Ainda tem esses textos?

Provavelmente, se eu for às capas - que a minha mãe guarda tudo - vou encontrar, mas na minha idade adulta, principalmente, quase todas eles estão traduzidos em canções, as minhas canções são sempre muito autobiográficas, é a forma que eu encontro de poder transmitir a mensagem que eu quero passar sem me sentir muito exposto. No livro, que não era um livro, aí a exposição veio, mas eu estou em paz com isso, porque havia um foco que eram os meus filhos.

Os textos foram escritos nas noites em que não conseguia dormir por causa da sua filha...

A Cleo quando nasceu não dormia, e fez com que eu, sempre que despertava, não conseguia voltar a dormir, porque a minha mente está sempre a funcionar, e eu tive que materializar esse tempo em alguma coisa que me fizesse sentido. Ou seja, os textos eram muito do processo psicoterapêutico, mas pintei muito, escrevi canções, todos os lugares por onde eu pude desaguar aquele tempo para eu sentir que não era um tempo perdido.
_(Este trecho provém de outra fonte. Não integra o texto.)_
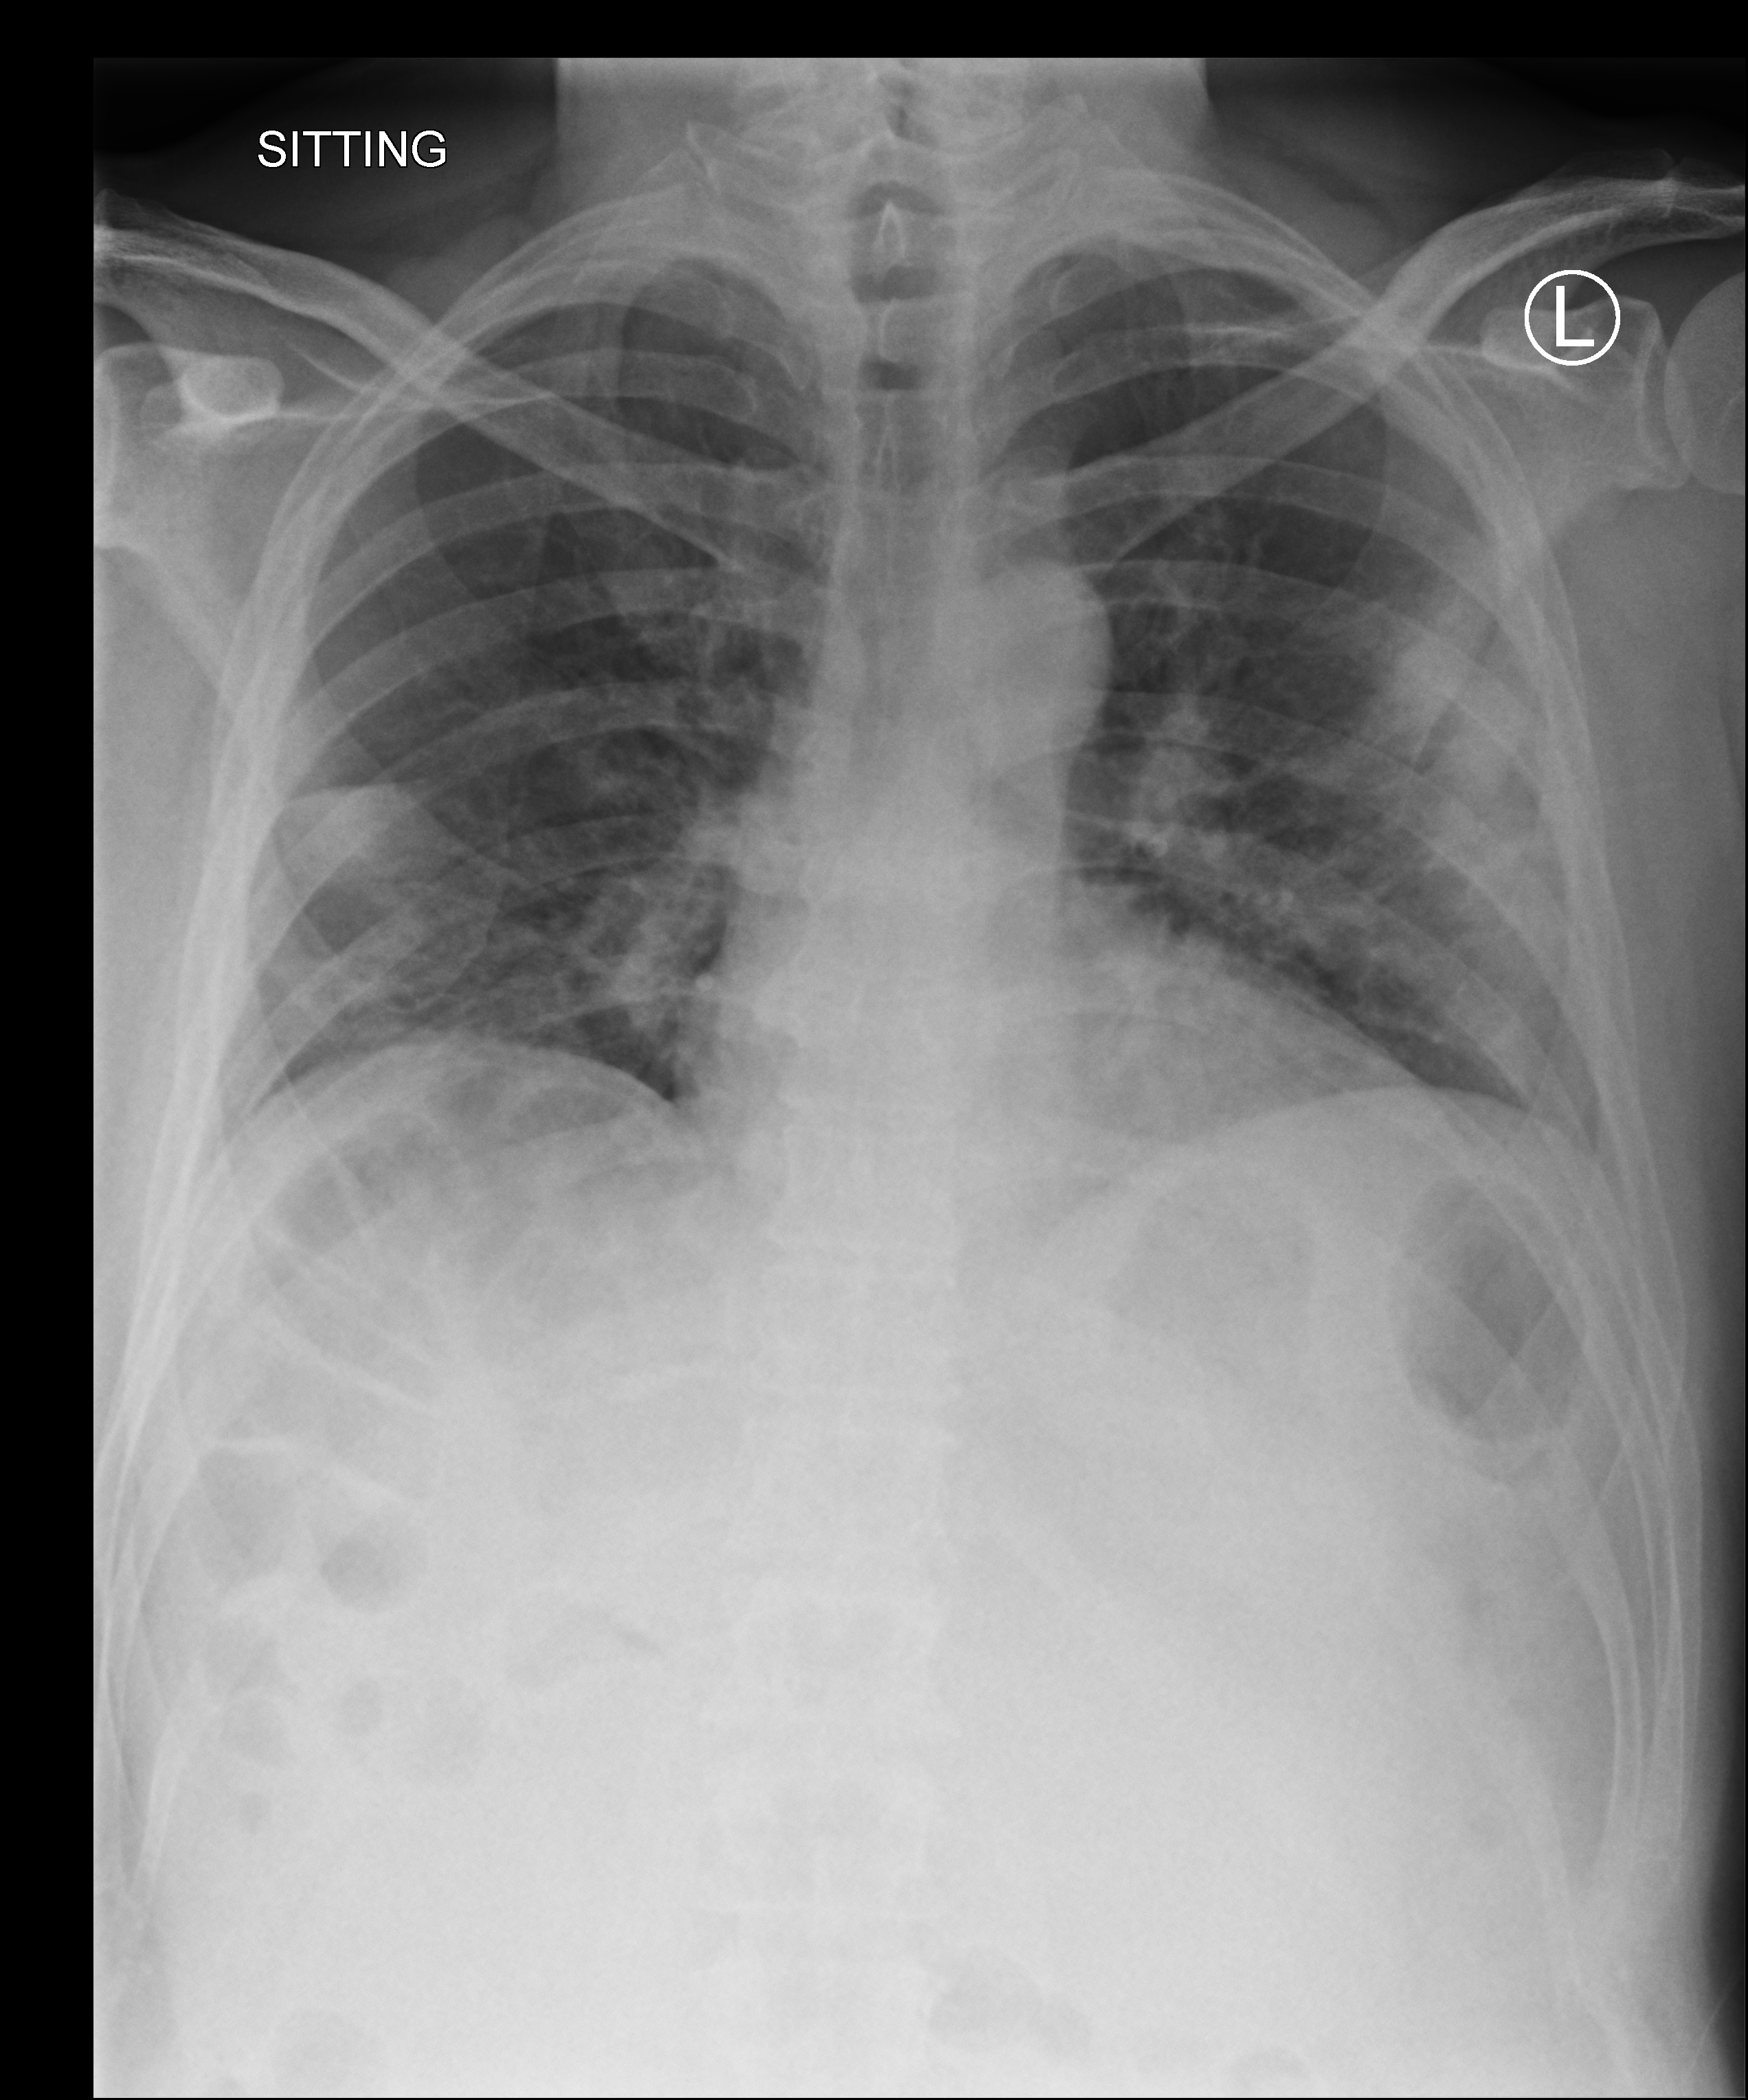
Portable chest radiograph, anteroposterior (AP) projection. Patient hospitalised with COVID-19; male, aged 18–59 years.
From the hospital-stay record, not from the radiograph (when in the stay this image was taken is not recorded): length of hospital stay: 1 day.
E, felizmente, tive pessoas perto que, de repente, dizem 'aqui está um livro que vai ajudar muita gente, principalmente a ti'.

Porque é que sentiu necessidade de ter apoio psicológico?

Porque eu tinha prometido à mãe do Lucas que quando ele nascesse eu ia parar mais em casa, ia trabalhar menos, ia focar-me mais na família. E quando ele nasce, a ferida que eu carrego de várias gerações de pessoas da minha família - principalmente homens que só exercitaram o papel do provedor -, levou-me a ficar ainda mais apavorado. E disse para mim que não pode faltar dinheiro, não pode faltar nada para o meu filho. Então, a promessa que fiz não a consegui cumprir. E fui aconselhado pela mãe do Lucas, e a própria psicóloga veio através dela, e devo-lhe esse lugar.

E qual tem sido o impacto na sua vida?

Eu fiquei muito mais criativo depois, comecei a criar fragmentos de tempo dentro do tempo, com espaços de criação. Eu bloqueava com, 'só podes fazer isto, só ser aquilo', aquelas máximas que nós vamos ouvindo. 'Foca-te numa só coisa, ser bom nessa coisa, não tentes diversificar demais, porque senão depois já é só 10% de ti em cada uma delas'. Mas eu percebi que esse era o meu superpoder, ser 10% de mim em cada coisa que faço.

Dino D'Santiago.
Dino D'Santiago.Foto: Paulo Spranger

Já lá vamos às múltiplas áreas artísticas que o Dino tem estado a desenvolver. No livro o Dino retrata a infância e as dificuldades no Bairro dos Pescadores, em Quarteira, Algarve. Este regresso à infância foi só para sarar feridas pessoais ou também para chamar a atenção para as dificuldades de muitas famílias imigrantes?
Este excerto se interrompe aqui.